▶ **Work task**: From the court excerpt on rescission, write out the passage from "Mr Halimani for" up to and including "the defence sought.", character for character.

▶ **Text segment**:

Mr Halimani for the respondent reacted in the following manner.  That it is common cause that the respondent paid the amount due and the applicant refused such payment on the basis that such payment did not represent true value.  The question then is:  Was it wrong for the respondent to pay the balance in the manner he did?  Respondent’s answer to that is that it was not wrong at all.  Respondent further argued that, and this is common cause, no letter of demand or notice of breach was sent to the respondent prior to June 2020, when events leading to this litigation arose.  In that regard therefore there was no breach that could entitle the applicant to the defence sought.

An applicant seeking to have a judgment rescinded as is in this case must show the existence of  “good and sufficient cause” for the rescission and the court is expected to consider the following:

His explanation for the default

The bona fides of the application

The bona fides of the applicant’s defence on the merits of the case

The court will consider cumulatively these requirements in determining whether or not good and sufficient cause has been shown for rescission of the judgment.

▶ **Extracted entries**:
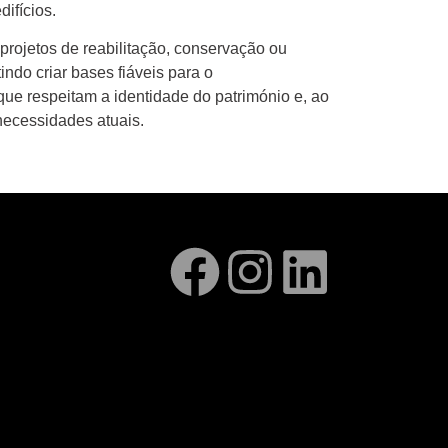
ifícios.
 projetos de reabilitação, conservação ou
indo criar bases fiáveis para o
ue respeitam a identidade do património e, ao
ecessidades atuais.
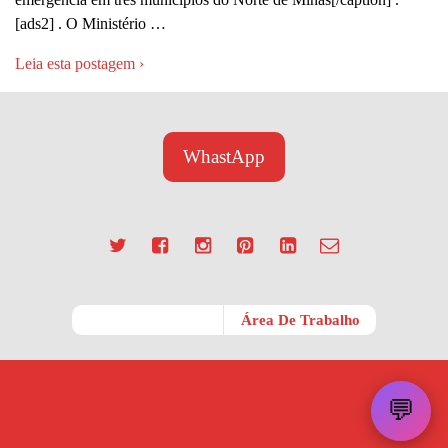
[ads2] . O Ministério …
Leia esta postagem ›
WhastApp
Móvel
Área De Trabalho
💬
...
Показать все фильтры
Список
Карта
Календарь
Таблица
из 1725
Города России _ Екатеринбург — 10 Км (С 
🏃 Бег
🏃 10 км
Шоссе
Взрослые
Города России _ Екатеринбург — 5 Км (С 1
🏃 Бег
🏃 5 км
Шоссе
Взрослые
---
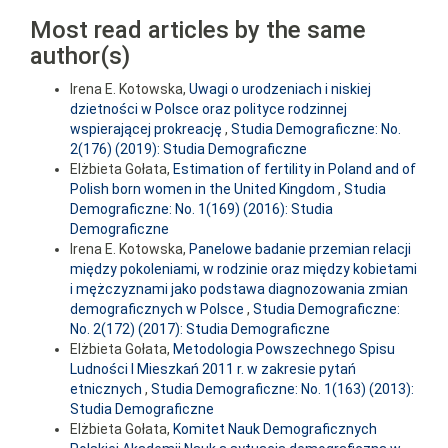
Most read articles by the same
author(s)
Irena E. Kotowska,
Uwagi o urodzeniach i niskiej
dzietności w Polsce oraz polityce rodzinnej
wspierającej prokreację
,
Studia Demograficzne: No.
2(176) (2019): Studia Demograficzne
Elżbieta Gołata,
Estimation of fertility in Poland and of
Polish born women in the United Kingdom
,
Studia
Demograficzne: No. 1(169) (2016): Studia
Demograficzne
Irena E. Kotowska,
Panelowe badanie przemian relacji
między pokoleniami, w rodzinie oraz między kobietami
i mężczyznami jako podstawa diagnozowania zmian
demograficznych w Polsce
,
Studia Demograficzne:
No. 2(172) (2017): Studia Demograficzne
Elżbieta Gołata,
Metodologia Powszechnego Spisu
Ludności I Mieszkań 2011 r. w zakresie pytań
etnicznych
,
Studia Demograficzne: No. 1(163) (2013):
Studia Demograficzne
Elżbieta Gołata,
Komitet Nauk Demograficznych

▶ **Response box**:
Mr Halimani for the respondent reacted in the following manner.  That it is common cause that the respondent paid the amount due and the applicant refused such payment on the basis that such payment did not represent true value.  The question then is:  Was it wrong for the respondent to pay the balance in the manner he did?  Respondent’s answer to that is that it was not wrong at all.  Respondent further argued that, and this is common cause, no letter of demand or notice of breach was sent to the respondent prior to June 2020, when events leading to this litigation arose.  In that regard therefore there was no breach that could entitle the applicant to the defence sought.